For those of you who call upon Me
and My powers for magick, beware!
For My magaick is swift and without regards to the consequences.

When you are frightened, throw back your head and laugh in the face of fear, I shall strengthen you

When you feel pain, offer it to me and I will subdue it.

When you feel pleasure, offer it to me and I will intensify it.

For it is My dark cloak of protection that is wrapped about you.
Close your eyes My child and call to me, for I am there,
within your Darkness.

K is for Keep it Simple Stupid pt 2

Upon the barren altar, I place a burning dish of sage. I breathe in deep and feel my lungs expand. I focus on the powers of my mind; both intellect and psychic abilities. I feel the gentle breeze and the tornado. Nature is both, because she is both.

Upon my barren altar, I place a burning red candle. I watch the flame dance and feel the heat of my body. I focus on my soul and the power of passion. I feel the Sun in the sky and the fiery volcano. Nature is both, because she is both.

Upon my barren altar, I place a chalice of water. I watch the water ripple and feel the blood flow through my veins. I focus on my emotions. I feel the oceans of the earth and the devastation of the hurricane. Nature is both, because she is both.
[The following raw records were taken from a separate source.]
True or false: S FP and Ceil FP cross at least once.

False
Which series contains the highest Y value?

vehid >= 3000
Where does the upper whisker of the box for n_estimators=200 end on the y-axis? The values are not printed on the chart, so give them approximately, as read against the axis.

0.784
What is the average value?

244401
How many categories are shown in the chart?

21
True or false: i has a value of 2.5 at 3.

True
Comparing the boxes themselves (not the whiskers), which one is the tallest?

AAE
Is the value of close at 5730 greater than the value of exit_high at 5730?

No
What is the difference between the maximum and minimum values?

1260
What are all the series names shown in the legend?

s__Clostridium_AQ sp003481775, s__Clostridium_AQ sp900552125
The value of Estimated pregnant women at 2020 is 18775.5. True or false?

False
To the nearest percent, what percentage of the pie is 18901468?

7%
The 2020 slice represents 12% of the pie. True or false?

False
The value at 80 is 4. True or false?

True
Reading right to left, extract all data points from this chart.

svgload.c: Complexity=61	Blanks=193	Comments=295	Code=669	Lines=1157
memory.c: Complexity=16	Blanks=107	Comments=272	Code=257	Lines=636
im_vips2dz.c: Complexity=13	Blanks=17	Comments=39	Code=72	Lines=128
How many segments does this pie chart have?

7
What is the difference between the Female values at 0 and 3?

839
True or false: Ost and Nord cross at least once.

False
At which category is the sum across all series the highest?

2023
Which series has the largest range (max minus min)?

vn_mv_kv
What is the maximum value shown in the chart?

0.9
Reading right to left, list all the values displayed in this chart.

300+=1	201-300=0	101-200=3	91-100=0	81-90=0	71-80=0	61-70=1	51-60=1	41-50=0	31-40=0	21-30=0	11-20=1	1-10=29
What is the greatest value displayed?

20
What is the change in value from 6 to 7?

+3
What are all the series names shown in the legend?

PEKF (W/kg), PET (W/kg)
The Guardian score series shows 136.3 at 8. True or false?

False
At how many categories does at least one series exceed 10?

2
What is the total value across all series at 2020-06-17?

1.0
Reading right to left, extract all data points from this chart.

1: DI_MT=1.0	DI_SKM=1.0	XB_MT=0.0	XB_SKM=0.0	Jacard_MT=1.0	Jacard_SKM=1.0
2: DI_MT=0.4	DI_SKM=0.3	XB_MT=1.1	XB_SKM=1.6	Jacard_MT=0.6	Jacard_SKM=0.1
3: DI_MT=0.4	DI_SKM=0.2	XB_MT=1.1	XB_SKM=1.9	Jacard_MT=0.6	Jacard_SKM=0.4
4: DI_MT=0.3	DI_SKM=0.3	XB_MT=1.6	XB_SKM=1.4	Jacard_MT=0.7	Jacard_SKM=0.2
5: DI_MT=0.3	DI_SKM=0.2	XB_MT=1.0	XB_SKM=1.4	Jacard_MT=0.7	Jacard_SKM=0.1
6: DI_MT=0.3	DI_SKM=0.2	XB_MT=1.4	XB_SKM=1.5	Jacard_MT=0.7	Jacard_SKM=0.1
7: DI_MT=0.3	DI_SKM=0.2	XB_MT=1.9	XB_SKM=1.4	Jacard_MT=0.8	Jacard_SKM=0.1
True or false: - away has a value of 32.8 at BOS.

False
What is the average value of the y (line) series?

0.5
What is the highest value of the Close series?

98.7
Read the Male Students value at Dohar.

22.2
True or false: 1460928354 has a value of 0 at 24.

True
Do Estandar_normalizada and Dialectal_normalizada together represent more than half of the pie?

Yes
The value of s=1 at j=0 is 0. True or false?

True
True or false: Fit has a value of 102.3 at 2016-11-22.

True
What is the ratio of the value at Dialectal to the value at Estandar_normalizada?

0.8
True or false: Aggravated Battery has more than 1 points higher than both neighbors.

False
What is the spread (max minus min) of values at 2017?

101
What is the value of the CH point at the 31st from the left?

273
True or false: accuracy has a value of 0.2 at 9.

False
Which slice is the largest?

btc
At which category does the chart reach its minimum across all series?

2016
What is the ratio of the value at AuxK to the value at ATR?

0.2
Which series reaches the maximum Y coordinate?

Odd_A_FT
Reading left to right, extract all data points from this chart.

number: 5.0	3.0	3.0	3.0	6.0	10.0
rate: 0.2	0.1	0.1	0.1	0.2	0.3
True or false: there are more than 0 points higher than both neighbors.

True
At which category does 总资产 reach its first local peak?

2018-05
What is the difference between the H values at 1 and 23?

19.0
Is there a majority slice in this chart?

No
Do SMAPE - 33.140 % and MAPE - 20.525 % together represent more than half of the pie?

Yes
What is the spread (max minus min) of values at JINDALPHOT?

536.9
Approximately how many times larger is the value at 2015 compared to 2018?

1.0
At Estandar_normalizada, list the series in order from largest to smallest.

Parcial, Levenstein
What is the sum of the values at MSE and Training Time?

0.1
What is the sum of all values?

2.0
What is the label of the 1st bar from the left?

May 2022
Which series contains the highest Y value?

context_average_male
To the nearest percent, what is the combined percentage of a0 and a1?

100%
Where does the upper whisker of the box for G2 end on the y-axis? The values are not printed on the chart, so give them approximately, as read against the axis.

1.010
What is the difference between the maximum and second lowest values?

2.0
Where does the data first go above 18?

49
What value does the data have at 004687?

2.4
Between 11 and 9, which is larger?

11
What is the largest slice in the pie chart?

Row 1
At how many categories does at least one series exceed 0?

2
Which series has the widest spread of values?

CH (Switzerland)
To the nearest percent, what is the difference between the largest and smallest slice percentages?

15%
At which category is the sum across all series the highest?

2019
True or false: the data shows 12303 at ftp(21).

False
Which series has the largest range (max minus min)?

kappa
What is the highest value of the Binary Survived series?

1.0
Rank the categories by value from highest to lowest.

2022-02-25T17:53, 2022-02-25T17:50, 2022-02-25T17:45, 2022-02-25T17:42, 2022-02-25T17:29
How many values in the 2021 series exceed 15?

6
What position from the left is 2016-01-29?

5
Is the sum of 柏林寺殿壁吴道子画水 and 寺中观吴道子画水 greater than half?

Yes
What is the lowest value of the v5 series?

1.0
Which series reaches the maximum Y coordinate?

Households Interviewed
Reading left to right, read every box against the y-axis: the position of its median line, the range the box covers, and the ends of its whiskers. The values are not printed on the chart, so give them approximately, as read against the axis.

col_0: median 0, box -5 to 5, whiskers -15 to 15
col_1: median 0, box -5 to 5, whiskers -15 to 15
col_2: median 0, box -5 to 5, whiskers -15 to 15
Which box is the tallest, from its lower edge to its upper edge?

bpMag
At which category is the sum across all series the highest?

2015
Upon my barren altar, I place a quartz crystal. I look at the light shimmer through the fractures and feel the weight of my bones. I focus of my stability. I feel the mountains of the earth and the strength of the earthquake. Nature is both, because she is both.

K is for Keep It Simple Stupid pt 1

I’ve been a magical practitioner for as long as I can remember. For a while now, I’ve been researching different occult topics. I’ve read books on Kabballah, Ceremonial Magick, Voodoo, Hoodoo, Hellenism, Thelema, Theosophical practices, and more…I needed more. While these beliefs helped me, I was still hungry for more.

I wrote previously about Dianne Sylvan’s course about Becoming a Spiritual Nomad. I went through this course and ultimately, went back through some basics. As a long time magical practitioner, I fought this tooth and nail, but I did it anyway.

I sat before my barren altar and called to my Gods. They didn’t answer. Now before you question this, please trust that it was my limited understanding that caused this, not the Gods…I closed my eyes and willed the elements to come to me…again, I heard nothing. The Universe had slapped me with a glove, I understood that this was a challenge.

I sat before my barren altar. I closed my eyes and said “I sit before the altar of opportunity.”

 

 

 

J is for Joe’s Healing

Once Josh’s curse was cast, I knew he would get what he deserved, but I was still a wreck because of the relationship. I didn’t trust anyone since I was taken advantage of. I felt stupid because I didn’t see the warning signs.  I needed to do something to heal me.

I cleaned the mess I made while throwing the curse. I then gave the room a healthy smudging with sage and sprinkling with salt water. I then moved to the main altar in my bedroom. On the altar was a crystal point of amethyst, a green candle, and another puzzle box. I lit the candle and cast my circle.

Slowly, I began to piece together the puzzle, remembering the person I was before Josh and willing myself to be that person again. Once I was complete, I painted over the puzzle with clear adhesive. I meditated while the adhesive dried. Once dry, I framed the puzzle, a portrait of the knight in gleaming armor. I glued the amethyst point to the knight’s shield. I held the picture high and said

“I name you Joe. Thou art God.”

The puzzle now hangs above my bed and is a constant reminder of who I am.